_Selected extract_.
[Start of Attachment]

This exmaple output for a user from the fictional Account called "account" shows access to a compute parition and a gpu-rtx6k parition. The displayed partitions could include compute partitions, larger memory partitions, and GPUs. The table also shows which resources under the account are being used when the hyakalloc command was executed (all resources free at the moment). The bottom table shows how many CPUs and GPUs are idle under the ckpt partition.

Remember you can always return to the hyakalloc results when preparing your command to request a job.

Set Up#

For the following exercises, the working directory will be in scrubbed:

cd /gscratch/scrubbed/

If you have not already, make a directory with your UW NetID with mkdir and go into it:

mkdir UWNetID
cd UWNetID

This will be your working directory for this section. Note that files and directories will be deleted after 14 days if they are not used.

If you are a student in a lab group who contributed resources to HYAK, you have an alternative storage option you may use under:

cd /mmfs1/gscratch/labname

If you are a student part of the Reseach Computing Club, you may use:

cd /mmfs1/gscratch/stf/

Fore more information regarding HYAK storage click HERE.

To start, copy the necessary tutorial materials to your working directory by adding a . after the command. Because we are copying an entire directory, make sure to use -r to recursively copy:

cp -r /sw/hyak101/basics .

[End of Attachment]

_Source material_.
[Start of Attachment]

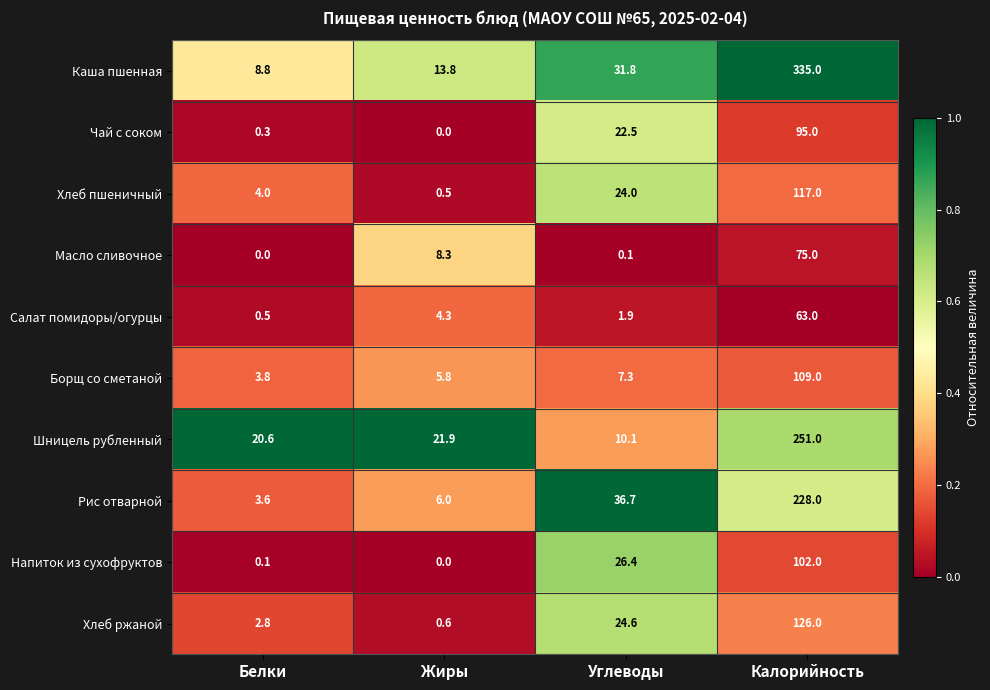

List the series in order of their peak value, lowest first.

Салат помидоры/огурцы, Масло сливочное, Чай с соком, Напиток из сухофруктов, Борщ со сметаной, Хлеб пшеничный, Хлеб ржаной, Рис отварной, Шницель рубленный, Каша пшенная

[End of Attachment]

_Request_. From the HYAK setup text, extract everything from "If you are a student in" down to "-r /sw/hyak101/basics .", copying it word for word. You will not need the material for this.

_Solution to this exercise_.
If you are a student in a lab group who contributed resources to HYAK, you have an alternative storage option you may use under:

cd /mmfs1/gscratch/labname

If you are a student part of the Reseach Computing Club, you may use:

cd /mmfs1/gscratch/stf/

Fore more information regarding HYAK storage click HERE.

To start, copy the necessary tutorial materials to your working directory by adding a . after the command. Because we are copying an entire directory, make sure to use -r to recursively copy:

cp -r /sw/hyak101/basics .